(Entries shown begins)

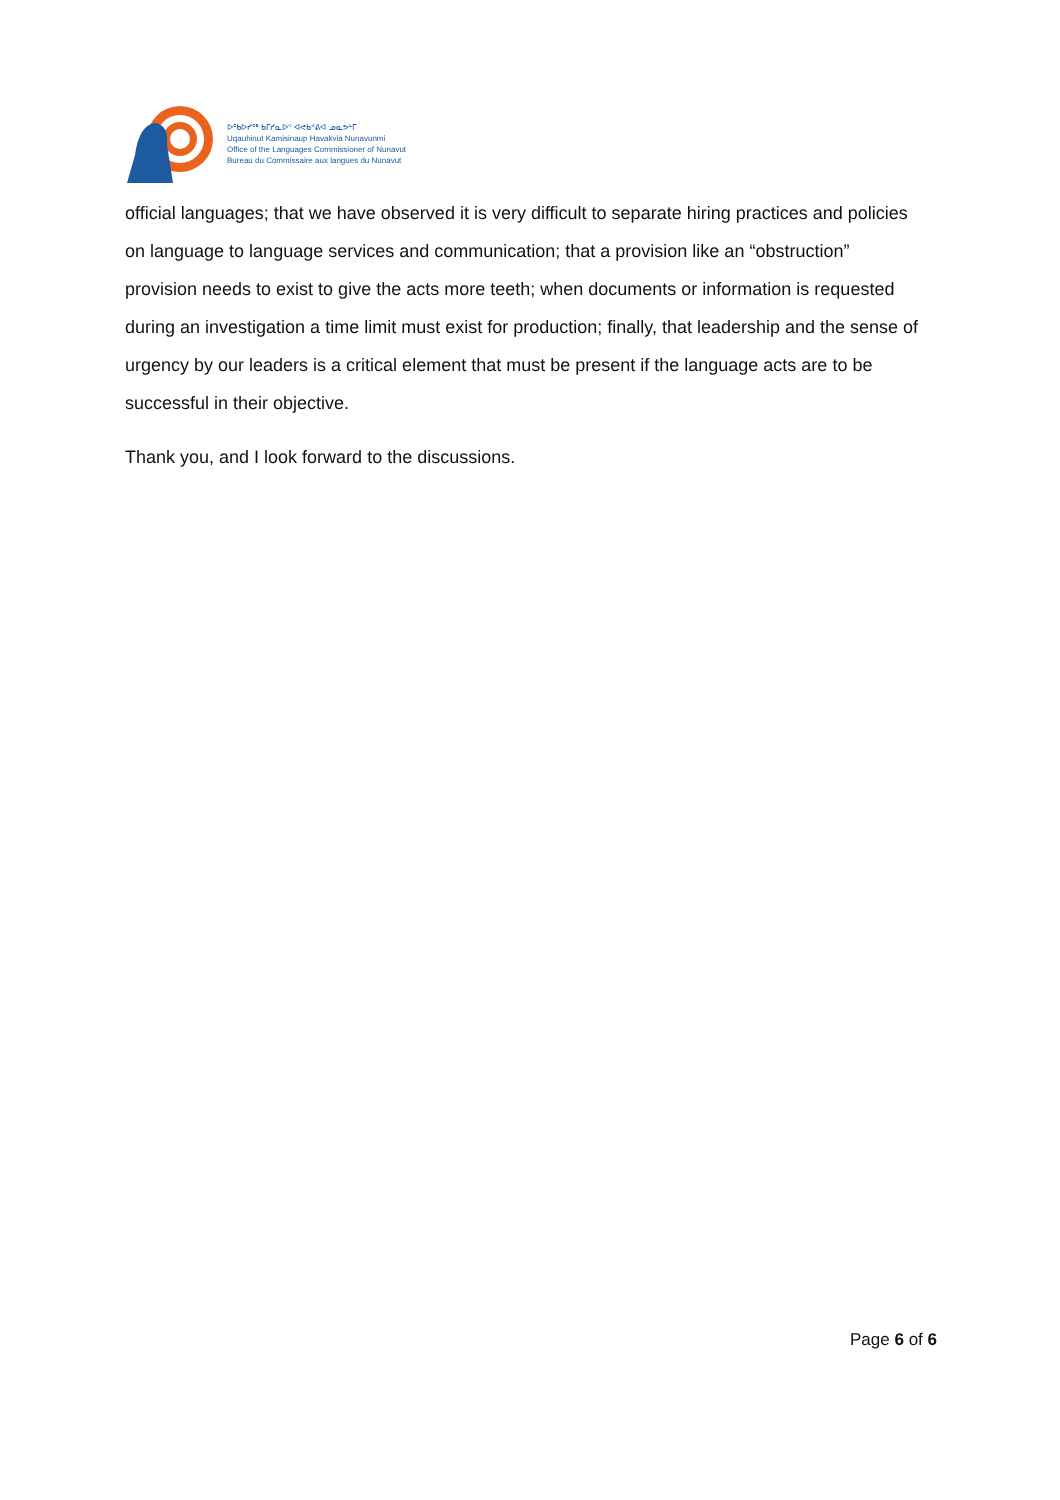ᐅᖃᐅᓯᖅ ᑲᒥᓯᓇᐅᑉ ᐊᕙᑲᕝᕕᐊ ᓄᓇᕗᒻᒥ
Uqauhinut Kamisinaup Havakvia Nunavunmi
Office of the Languages Commissioner of Nunavut
Bureau du Commissaire aux langues du Nunavut
official languages; that we have observed it is very difficult to separate hiring practices and policies on language to language services and communication; that a provision like an “obstruction” provision needs to exist to give the acts more teeth; when documents or information is requested during an investigation a time limit must exist for production; finally, that leadership and the sense of urgency by our leaders is a critical element that must be present if the language acts are to be successful in their objective.
Thank you, and I look forward to the discussions.
Page 6 of 6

(Entries shown ends)

What to produce:
Repeat each line of the listing word for word, from the first through the line that contains "Bureau du Commissaire aux langues du Nunavut". Any picture stays out.

Your solution:
ᐅᖃᐅᓯᖅ ᑲᒥᓯᓇᐅᑉ ᐊᕙᑲᕝᕕᐊ ᓄᓇᕗᒻᒥ
Uqauhinut Kamisinaup Havakvia Nunavunmi
Office of the Languages Commissioner of Nunavut
Bureau du Commissaire aux langues du Nunavut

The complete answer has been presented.